For the foregoing reasons it is apparent that the Commonwealth’s evidence failed to establish any type of a conspiratorial relationship involving the appellees herein prior to the favorable admission decision by Temple. They have also failed to establish former Representative Wojdak’s complicity as to any of the alleged charges. We do, however, find that a prima facie case has been established as to Lynch relating to the charge of conspiracy (with Biener) to commit theft by deception.
Accordingly, the Order of the Superior Court affirming the dismissal of the count charging Senator Lynch with Conspiracy to Commit Theft by Deception is reversed and the said count is reinstated. The Order of the Superior Court as to all of the remaining counts is affirmed.
*380ORDER
The Court being equally divided as to No. 1428 charging appellee Lynch with the crime of attempted theft by deception, the order of the Superior Court as to this count is affirmed.

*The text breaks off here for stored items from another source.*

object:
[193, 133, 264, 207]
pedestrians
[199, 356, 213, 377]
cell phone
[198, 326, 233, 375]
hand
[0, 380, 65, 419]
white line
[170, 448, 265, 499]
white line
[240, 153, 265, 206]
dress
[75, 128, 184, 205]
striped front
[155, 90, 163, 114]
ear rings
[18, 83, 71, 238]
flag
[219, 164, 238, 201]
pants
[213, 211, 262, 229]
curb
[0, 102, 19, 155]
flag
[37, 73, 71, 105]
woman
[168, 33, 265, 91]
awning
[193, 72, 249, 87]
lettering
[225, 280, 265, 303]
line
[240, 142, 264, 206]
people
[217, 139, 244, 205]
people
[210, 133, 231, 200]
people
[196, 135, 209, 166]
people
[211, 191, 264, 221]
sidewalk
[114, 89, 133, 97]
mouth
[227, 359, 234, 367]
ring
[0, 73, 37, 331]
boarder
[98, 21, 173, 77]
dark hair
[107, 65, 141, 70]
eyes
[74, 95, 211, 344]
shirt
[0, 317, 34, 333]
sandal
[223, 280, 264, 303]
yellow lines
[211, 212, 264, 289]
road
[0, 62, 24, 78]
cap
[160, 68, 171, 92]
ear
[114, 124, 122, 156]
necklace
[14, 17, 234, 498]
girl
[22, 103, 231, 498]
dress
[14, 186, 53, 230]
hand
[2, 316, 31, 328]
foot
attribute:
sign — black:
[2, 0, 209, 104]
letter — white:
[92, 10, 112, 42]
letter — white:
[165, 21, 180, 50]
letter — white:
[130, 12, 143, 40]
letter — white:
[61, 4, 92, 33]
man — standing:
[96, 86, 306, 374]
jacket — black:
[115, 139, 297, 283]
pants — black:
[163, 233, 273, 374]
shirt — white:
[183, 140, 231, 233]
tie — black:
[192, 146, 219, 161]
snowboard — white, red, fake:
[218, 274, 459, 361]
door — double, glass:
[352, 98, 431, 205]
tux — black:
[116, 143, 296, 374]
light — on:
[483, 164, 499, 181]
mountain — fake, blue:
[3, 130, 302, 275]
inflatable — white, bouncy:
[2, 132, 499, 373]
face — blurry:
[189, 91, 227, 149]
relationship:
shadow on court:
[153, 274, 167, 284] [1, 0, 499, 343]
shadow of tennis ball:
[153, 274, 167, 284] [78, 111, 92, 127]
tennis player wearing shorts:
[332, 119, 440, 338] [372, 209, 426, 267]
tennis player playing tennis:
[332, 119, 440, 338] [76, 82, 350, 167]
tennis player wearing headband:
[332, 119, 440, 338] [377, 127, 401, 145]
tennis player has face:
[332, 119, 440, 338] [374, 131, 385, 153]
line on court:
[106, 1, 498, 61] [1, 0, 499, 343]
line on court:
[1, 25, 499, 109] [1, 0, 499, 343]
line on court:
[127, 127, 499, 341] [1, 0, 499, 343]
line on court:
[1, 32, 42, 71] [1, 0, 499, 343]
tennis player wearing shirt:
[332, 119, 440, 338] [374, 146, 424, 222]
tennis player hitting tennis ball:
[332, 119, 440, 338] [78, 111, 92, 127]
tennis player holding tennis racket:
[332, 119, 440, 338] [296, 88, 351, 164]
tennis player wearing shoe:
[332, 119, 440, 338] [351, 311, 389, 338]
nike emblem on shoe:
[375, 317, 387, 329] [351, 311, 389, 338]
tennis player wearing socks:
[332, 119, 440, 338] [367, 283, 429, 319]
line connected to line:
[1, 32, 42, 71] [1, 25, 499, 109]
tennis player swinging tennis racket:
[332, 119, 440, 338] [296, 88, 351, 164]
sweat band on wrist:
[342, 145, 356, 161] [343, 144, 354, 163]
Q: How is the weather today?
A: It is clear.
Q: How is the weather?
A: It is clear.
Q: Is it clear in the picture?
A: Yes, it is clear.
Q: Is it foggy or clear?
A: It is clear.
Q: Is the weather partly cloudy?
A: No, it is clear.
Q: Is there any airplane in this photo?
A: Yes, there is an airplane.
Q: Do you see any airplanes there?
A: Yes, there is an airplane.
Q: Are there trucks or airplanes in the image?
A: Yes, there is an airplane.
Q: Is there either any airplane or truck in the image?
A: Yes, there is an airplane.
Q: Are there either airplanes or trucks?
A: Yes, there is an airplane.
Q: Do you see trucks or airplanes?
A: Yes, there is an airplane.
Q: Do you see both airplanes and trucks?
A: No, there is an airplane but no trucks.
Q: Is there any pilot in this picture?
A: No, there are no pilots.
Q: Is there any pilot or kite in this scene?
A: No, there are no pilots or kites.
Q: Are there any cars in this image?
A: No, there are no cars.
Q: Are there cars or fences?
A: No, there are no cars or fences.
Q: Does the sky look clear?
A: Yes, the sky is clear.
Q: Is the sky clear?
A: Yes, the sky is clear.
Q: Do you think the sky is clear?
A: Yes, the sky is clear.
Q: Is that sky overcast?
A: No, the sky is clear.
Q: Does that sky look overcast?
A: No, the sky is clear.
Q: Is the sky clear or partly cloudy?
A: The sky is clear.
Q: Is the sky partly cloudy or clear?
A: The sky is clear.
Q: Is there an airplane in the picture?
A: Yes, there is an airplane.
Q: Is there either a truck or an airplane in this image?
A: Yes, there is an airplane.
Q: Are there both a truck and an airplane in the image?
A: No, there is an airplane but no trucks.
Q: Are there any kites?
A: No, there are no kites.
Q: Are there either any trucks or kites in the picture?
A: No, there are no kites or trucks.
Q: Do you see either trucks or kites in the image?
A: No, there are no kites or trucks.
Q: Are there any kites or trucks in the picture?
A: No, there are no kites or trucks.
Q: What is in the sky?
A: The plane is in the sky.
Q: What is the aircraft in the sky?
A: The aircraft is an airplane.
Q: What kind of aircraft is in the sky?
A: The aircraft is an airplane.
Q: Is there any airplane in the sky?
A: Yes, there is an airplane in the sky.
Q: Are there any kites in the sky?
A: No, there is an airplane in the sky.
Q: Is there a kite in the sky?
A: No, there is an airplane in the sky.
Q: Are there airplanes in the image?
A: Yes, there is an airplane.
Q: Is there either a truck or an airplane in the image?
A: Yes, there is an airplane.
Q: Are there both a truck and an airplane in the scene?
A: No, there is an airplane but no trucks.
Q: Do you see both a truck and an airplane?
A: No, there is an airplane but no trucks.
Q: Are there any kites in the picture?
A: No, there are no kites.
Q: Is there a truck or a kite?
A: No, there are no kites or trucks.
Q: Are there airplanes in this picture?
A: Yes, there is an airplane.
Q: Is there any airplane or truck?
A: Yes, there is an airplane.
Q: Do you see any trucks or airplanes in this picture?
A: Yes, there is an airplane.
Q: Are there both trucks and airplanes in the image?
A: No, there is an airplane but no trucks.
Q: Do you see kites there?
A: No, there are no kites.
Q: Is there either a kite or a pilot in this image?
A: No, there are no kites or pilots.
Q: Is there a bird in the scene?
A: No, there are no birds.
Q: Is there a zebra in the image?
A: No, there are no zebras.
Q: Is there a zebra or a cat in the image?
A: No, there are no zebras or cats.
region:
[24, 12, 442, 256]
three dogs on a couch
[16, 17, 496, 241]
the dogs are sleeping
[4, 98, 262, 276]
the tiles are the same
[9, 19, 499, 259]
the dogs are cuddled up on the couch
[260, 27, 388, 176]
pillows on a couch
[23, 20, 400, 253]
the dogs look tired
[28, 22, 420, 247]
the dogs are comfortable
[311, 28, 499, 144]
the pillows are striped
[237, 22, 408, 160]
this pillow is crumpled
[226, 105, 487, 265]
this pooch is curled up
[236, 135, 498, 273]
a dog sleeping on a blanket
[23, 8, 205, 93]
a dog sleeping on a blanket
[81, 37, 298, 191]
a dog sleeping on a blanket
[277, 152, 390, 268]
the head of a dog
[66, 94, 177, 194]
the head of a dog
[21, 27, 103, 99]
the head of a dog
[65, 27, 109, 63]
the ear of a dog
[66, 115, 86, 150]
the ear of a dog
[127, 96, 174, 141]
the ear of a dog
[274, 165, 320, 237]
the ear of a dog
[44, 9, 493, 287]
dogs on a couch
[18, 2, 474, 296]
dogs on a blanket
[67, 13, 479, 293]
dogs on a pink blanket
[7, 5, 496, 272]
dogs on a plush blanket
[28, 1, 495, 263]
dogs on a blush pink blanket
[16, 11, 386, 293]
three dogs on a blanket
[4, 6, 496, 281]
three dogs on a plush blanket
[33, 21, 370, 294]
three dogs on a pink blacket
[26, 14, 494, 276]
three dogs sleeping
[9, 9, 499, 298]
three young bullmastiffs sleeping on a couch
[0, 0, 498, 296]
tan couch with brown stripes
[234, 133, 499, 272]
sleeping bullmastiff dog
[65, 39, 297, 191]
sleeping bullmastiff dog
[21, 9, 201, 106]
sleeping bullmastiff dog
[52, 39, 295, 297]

LARSEN, J., concurs in the result. ROBERTS, C.J., filed a concurring and dissenting opinion in which McDERMOTT, J., joins. HUTCHINSON, J., filed a concurring and dissenting opinion. FLAHERTY, J., did not participate in the decision of this case.The instant matter was reassigned to this writer on June 29, 1983.
. The preliminary hearing court discharged appellees on charges of official oppression, 18 Pa.C.S. § 5301, and held them for trial on the remaining charges. The Commonwealth has not contested the dismissal of the official oppression charges.
. Judge Lavelle was assigned by order of the Chief Justice pursuant to Pa.RJ.A. 701.
. The Commonwealth has not suggested that it has available any additional evidence other than that presented at the preliminary hearing. They have based their argument solely upon the record of the preliminary hearing.
. There was a discrepancy between the testimony of Dr. Goldenberg and Biener as to the anticipated amount to be paid to Biener. Dr. *366Goldenberg testified that Biener had requested the sum of Fifteen Thousand ($15,000) Dollars.
. Another conflict between Dr. Goldenberg’s and Biener’s versions of the events related to who made the telephone call between Dr. Goldenberg and Biener concerning the fact of admission. It was Biener’s testimony that Dr. Goldenberg made the call to him wherein he (Biener) was first apprised of Andrew’s admission.
. The Commonwealth introduced certain telephone records which sought to establish the possibility of a communication between Wojdak and Lynch during this crucial period. This evidence, of course, did not establish the actual parties participating in these calls or the subject matter discussed.
. Since there is no evidence of an improper “decision, vote, recommendation or other exercise of official discretion” relating to a *372“judicial administrative or legislative proceeding”, subsection 2 of section 4701 is clearly inapplicable. Similarly, there is no suggestion of an attempt to violate “a known legal duty as a public servant or party official”. Thus subsection 3 is likewise inapplicable.
. In later conversation Lynch inquired as to the applicant’s first name.
. Although a possible violation of the Code of Ethics for the General Assembly was not raised, it may well be that the legislature will enact laws concerning the admissions policies of educational institutions receiving financial support through legislative appropriations and to define the extent to which legislators may be involved in the admissions process of such institutions.
. It was stipulated that Lynch and Wojdak shared a Harrisburg apartment with two other individuals.
. Section 3922 is also derived from the Model Penal Code.